━━━ Entries supplied
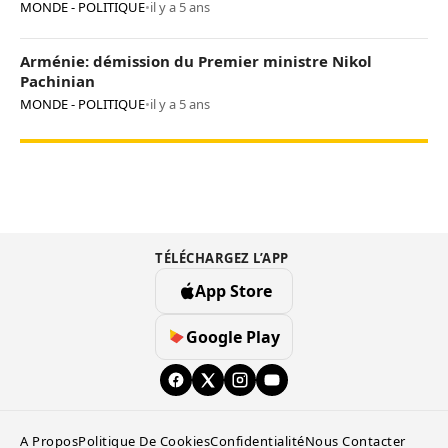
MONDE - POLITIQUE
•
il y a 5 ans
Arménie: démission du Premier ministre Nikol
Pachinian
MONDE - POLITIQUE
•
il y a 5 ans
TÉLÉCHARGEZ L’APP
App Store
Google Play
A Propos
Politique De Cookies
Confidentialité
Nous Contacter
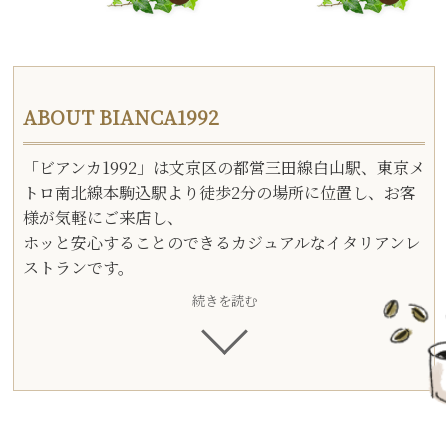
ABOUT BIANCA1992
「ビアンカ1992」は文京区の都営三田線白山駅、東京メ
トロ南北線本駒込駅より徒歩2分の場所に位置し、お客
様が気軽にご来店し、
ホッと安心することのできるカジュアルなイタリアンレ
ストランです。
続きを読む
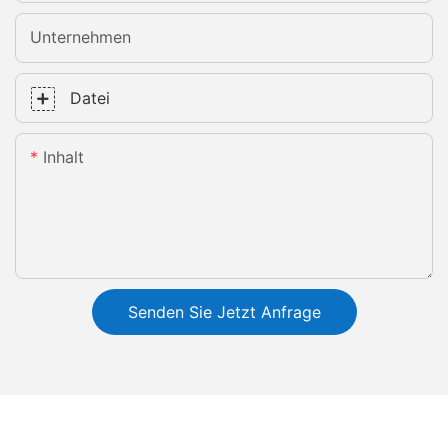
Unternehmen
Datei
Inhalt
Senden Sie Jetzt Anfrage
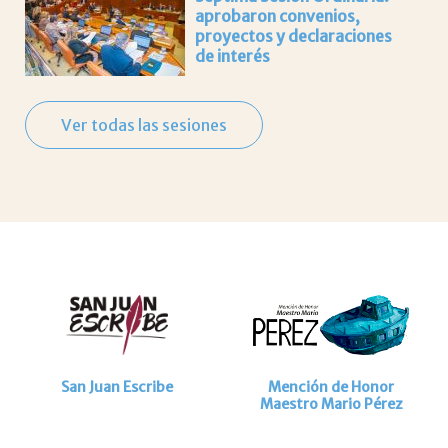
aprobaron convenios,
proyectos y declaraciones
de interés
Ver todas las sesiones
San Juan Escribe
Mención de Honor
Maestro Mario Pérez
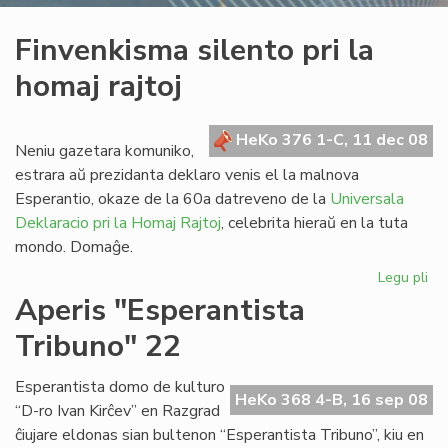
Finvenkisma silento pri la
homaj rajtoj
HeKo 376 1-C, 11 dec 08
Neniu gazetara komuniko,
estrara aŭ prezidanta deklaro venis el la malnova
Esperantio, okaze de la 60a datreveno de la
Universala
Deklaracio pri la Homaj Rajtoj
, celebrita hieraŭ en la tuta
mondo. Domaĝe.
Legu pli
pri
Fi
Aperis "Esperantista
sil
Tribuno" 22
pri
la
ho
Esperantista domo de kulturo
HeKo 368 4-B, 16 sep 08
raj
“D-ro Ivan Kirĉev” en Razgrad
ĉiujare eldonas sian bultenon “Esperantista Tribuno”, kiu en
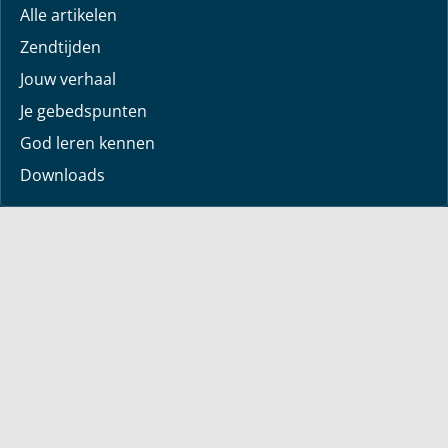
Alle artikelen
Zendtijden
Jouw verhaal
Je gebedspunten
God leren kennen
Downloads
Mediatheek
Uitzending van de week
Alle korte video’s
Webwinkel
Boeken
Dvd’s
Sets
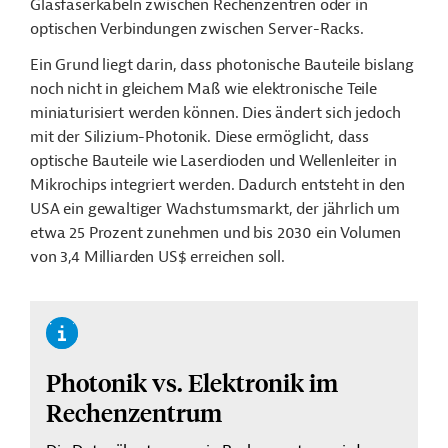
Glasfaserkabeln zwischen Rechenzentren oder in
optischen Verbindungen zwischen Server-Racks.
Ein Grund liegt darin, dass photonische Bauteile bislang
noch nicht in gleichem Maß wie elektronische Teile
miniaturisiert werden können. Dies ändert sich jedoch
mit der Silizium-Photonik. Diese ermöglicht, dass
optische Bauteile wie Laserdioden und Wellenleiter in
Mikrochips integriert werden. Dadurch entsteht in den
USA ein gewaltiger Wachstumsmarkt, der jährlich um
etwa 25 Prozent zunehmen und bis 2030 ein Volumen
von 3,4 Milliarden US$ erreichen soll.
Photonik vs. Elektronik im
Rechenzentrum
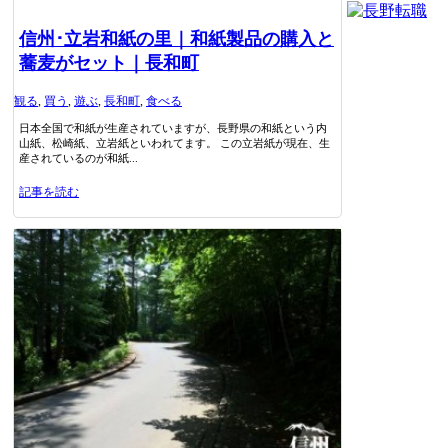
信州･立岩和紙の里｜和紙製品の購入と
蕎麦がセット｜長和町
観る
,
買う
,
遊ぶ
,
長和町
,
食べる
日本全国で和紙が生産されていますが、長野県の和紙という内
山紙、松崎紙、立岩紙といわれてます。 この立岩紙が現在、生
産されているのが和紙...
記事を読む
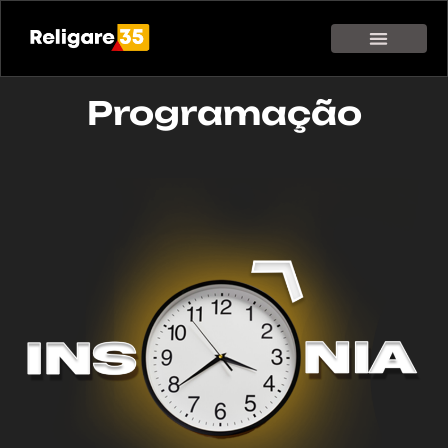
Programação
━━━━━━
Your assignment
Print all entries exactly, without images.

Exercise result
MONDE - POLITIQUE
•
il y a 5 ans
Arménie: démission du Premier ministre Nikol
Pachinian
MONDE - POLITIQUE
•
il y a 5 ans
TÉLÉCHARGEZ L’APP
App Store
Google Play
A Propos
Politique De Cookies
Confidentialité
Nous Contacter
ABOUT BIANCA1992
「ビアンカ1992」は文京区の都営三田線白山駅、東京メ
トロ南北線本駒込駅より徒歩2分の場所に位置し、お客
様が気軽にご来店し、
ホッと安心することのできるカジュアルなイタリアンレ
ストランです。
続きを読む
Unternehmen
Datei
Inhalt
Senden Sie Jetzt Anfrage
aprobaron convenios,
proyectos y declaraciones
de interés
Ver todas las sesiones
San Juan Escribe
Mención de Honor
Maestro Mario Pérez
Finvenkisma silento pri la
homaj rajtoj
HeKo 376 1-C, 11 dec 08
Neniu gazetara komuniko,
estrara aŭ prezidanta deklaro venis el la malnova
Esperantio, okaze de la 60a datreveno de la
Universala
Deklaracio pri la Homaj Rajtoj
, celebrita hieraŭ en la tuta
mondo. Domaĝe.
Legu pli
pri
Fi
Aperis "Esperantista
sil
Tribuno" 22
pri
la
ho
Esperantista domo de kulturo
HeKo 368 4-B, 16 sep 08
raj
“D-ro Ivan Kirĉev” en Razgrad
ĉiujare eldonas sian bultenon “Esperantista Tribuno”, kiu en
Alle artikelen
Zendtijden
Jouw verhaal
Je gebedspunten
God leren kennen
Downloads
Mediatheek
Uitzending van de week
Alle korte video’s
Webwinkel
Boeken
Dvd’s
Sets
Glasfaserkabeln zwischen Rechenzentren oder in
optischen Verbindungen zwischen Server-Racks.
Ein Grund liegt darin, dass photonische Bauteile bislang
noch nicht in gleichem Maß wie elektronische Teile
miniaturisiert werden können. Dies ändert sich jedoch
mit der Silizium-Photonik. Diese ermöglicht, dass
optische Bauteile wie Laserdioden und Wellenleiter in
Mikrochips integriert werden. Dadurch entsteht in den
USA ein gewaltiger Wachstumsmarkt, der jährlich um
etwa 25 Prozent zunehmen und bis 2030 ein Volumen
von 3,4 Milliarden US$ erreichen soll.
Photonik vs. Elektronik im
Rechenzentrum
信州･立岩和紙の里｜和紙製品の購入と
蕎麦がセット｜長和町
観る
,
買う
,
遊ぶ
,
長和町
,
食べる
日本全国で和紙が生産されていますが、長野県の和紙という内
山紙、松崎紙、立岩紙といわれてます。 この立岩紙が現在、生
産されているのが和紙...
記事を読む
Programação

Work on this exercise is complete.